**EXTRAIT CHOISI**

Embaba me donne faim de ta'ameyya, la version égyptienne des falafels, petits gâteaux de gourgane légers comme des nuages, et de foul, copieux plat de fèves engouffré goulûment au petit déjeuner. Il me donne faim de koshary arrosé de sauce piquante avec beaucoup d'oignon frit, snack de prédilection de la coquette Heba. Il me donne même envie de brownies quand, pour pouvoir atteindre le secteur, on passe en périphérie du quartier de Kit Kat, à Agouzah, même si vous vous doutez bien que la célèbre tablette chocolatée n'a rien à voir avec le bouillonnant arrondissement et ses étroites ruelles. Il me donne faim de pain chaud et craquant, la boulangerie du coin, incrustée dans la pénombre d'une allée sans nom nous embaumant de l'odeur des petits pains chauds et gonflés comme des ballons, des pains plats fins comme du papier, des baklavas dégoulinants de sirop, de la basboussa bien riche, des konafa craquants. Ça sent le bonheur, ça sent l'Égypte. Les blocs à appartements sont si près les uns des autres que lorsqu'on se perche sur son balcon et que l'on tend la narine, on peut deviner quel voisin d'en face cuisine quoi (et qui a brûlé quoi!).


Je me demande tout de même comment j'ai atterri là, nom d'un baklava, moi qui vient d'un racoin aussi ordonné qu'une cérémonie protocolaire où chaque élément occupe la pure et simple place qui lui est due. Je tourne la tête à droite, puis à gauche, et je découvre des rues défoncées par l'usure des voitures, des scooters et des passants qui en foulent le tapis de terre battue au quotidien. Ces rues sont si étroites, si exigües, qu'on a du mal à comprendre comment des véhicules sont capables d'y circuler à travers tout ce brouhaha. Les édifices penchent un peu, et on note plusieurs étages en construction s'empilant sur les structures déjà existantes. Ça me fout un peu la trouille, mais ça tient bon. Les tours de Pise des temps modernes semblent pousser ici, à Embaba, comme des champignons. J'ai l'impression d'avoir été catapultée dans le cœur d'un labyrinthe au parfum de noix de coco grillée foisonnant de vie, dans lequel je ne peux ni écrire ni parler pour me faire comprendre. Du coup, tout mon corps se convertit en instrument de communication. J'ai comme seule issue de danser pour raconter, et je comprends alors, telle une illumination divine, que le ballet et la danse moderne peuvent dire, raconter, susurrer, et non pas seulement montrer.

**DONNÉES EXTRAITES**

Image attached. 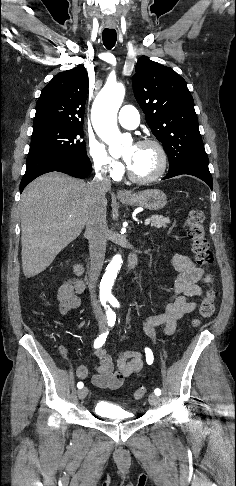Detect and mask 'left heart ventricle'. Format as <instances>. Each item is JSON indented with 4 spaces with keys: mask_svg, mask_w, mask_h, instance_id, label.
<instances>
[{
    "mask_svg": "<svg viewBox=\"0 0 236 486\" xmlns=\"http://www.w3.org/2000/svg\"><path fill=\"white\" fill-rule=\"evenodd\" d=\"M124 157L130 170L139 177L152 175L160 164L158 151L153 146H130Z\"/></svg>",
    "mask_w": 236,
    "mask_h": 486,
    "instance_id": "obj_1",
    "label": "left heart ventricle"
}]
</instances>
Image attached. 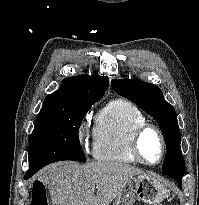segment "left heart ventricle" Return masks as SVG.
<instances>
[{
	"mask_svg": "<svg viewBox=\"0 0 199 205\" xmlns=\"http://www.w3.org/2000/svg\"><path fill=\"white\" fill-rule=\"evenodd\" d=\"M141 151L150 162H156L161 156V144L154 132H147L141 139Z\"/></svg>",
	"mask_w": 199,
	"mask_h": 205,
	"instance_id": "left-heart-ventricle-1",
	"label": "left heart ventricle"
}]
</instances>
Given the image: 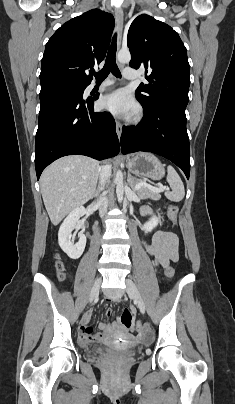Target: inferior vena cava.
Segmentation results:
<instances>
[{
    "label": "inferior vena cava",
    "mask_w": 235,
    "mask_h": 404,
    "mask_svg": "<svg viewBox=\"0 0 235 404\" xmlns=\"http://www.w3.org/2000/svg\"><path fill=\"white\" fill-rule=\"evenodd\" d=\"M111 175V166L110 165H104L100 167V185H99V192L103 190L104 186H105V182L106 180L110 177ZM99 213L100 216L103 217L107 211V207H108V200L106 198V196H101L99 199Z\"/></svg>",
    "instance_id": "inferior-vena-cava-1"
}]
</instances>
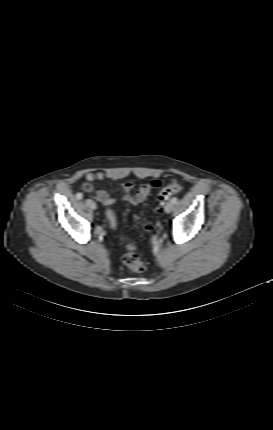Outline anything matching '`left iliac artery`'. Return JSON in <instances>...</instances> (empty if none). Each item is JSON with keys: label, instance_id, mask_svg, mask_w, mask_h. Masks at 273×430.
Masks as SVG:
<instances>
[{"label": "left iliac artery", "instance_id": "left-iliac-artery-1", "mask_svg": "<svg viewBox=\"0 0 273 430\" xmlns=\"http://www.w3.org/2000/svg\"><path fill=\"white\" fill-rule=\"evenodd\" d=\"M171 202H172L173 204H177L178 200H177V198H175V197H174V198H172V199H171Z\"/></svg>", "mask_w": 273, "mask_h": 430}]
</instances>
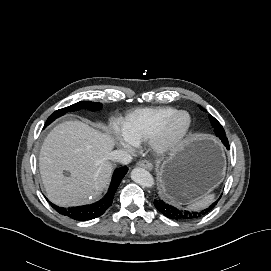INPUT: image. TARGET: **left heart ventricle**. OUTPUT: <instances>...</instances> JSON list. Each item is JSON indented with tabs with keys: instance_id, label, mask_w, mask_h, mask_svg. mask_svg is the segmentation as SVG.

**CONSIGNE**
D'après l'extrait sur Embaba, quel est le snack préféré de Heba ? Ces items proviennent d'une source distincte de l'extrait.

**RÉPONSE PROPOSÉE**
Le koshary arrosé de sauce piquante avec beaucoup d'oignon frit.